Es el momento cumbre de la noche, el que hace ir una y otra vez a YouTube. Jury entra en éxtasis y empieza a recitar, a gritar: “En tu nombre, en todo tu ser. Jorge Zuhair Jury, Leonardo Favio. ¡Acá está Juan Moreira, mierda! Nazareno, no no no, Nazareno. Desecha el material: la plata, el oro, por amor Jesucristo. ¿Monito? ¡Monito las pelotas! ¡Señor Gatica! ¿Me escuchaste papito? ¡Oligarcón! Soy Gardel. Volá. Ofrenda a la tierra. Un pedazo de tierra para vos, el mismo pedazo de tierra para todos. Por el derecho de haber nacido. Ofrenda a la tierra. Un futuro distinto para nuestros hijos. Ofrenda a la tierra. Cambiar el mundo y unirlo, esta vez por amor. No al desmonte, no al monocultivo. Ofrenda a la tierra. No a la explotación laboral, de niños, niñas, mujeres, hombres, bisexuales. No a la resignación, recuperar la alegría de estar vivo”. 

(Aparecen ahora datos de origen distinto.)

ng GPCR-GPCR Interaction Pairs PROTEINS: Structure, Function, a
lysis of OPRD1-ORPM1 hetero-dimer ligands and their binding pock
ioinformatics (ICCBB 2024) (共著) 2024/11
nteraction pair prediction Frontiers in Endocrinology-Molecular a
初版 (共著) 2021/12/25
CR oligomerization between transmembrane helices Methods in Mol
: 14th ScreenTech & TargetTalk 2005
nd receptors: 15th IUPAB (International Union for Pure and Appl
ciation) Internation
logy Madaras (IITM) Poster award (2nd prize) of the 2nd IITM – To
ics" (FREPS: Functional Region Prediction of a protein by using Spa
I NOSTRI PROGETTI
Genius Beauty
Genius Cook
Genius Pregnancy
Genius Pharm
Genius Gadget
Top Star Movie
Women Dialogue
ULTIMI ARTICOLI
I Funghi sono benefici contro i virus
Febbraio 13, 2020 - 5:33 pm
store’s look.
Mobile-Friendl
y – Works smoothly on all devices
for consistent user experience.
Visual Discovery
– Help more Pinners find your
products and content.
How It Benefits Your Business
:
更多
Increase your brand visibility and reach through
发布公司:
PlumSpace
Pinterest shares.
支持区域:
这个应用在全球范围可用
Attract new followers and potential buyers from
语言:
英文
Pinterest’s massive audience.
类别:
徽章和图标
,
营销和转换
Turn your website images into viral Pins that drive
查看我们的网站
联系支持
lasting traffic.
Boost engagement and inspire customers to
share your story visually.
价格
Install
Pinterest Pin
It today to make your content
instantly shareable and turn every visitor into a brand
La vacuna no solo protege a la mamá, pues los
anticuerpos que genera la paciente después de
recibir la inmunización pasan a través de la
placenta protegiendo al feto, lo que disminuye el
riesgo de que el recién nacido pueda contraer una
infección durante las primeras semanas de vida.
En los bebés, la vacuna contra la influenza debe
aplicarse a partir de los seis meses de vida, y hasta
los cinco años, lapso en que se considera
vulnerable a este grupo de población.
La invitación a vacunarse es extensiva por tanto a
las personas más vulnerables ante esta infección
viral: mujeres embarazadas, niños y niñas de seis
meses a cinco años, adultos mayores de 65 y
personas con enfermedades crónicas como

Como una Janis Joplin del conurbano deja el recitado, retoma “Ella ya me olvidó” y se desarma en jadeos. Después dice lo que dijo Susy Shock sobre la vida y la vergüenza. Deja el escenario lleno de espectros: Nazareno, Moreira, Gatica, Gardel, Favio. Interviene, no para de intervenir sobre paradigmas de género que caen con estrépito y sobre la revolución sexual que se debate cada día de diferentes formas en diferentes medios y se va con un eco: Yo no puedo olvidarlo. Yo lo recuerdo ahora.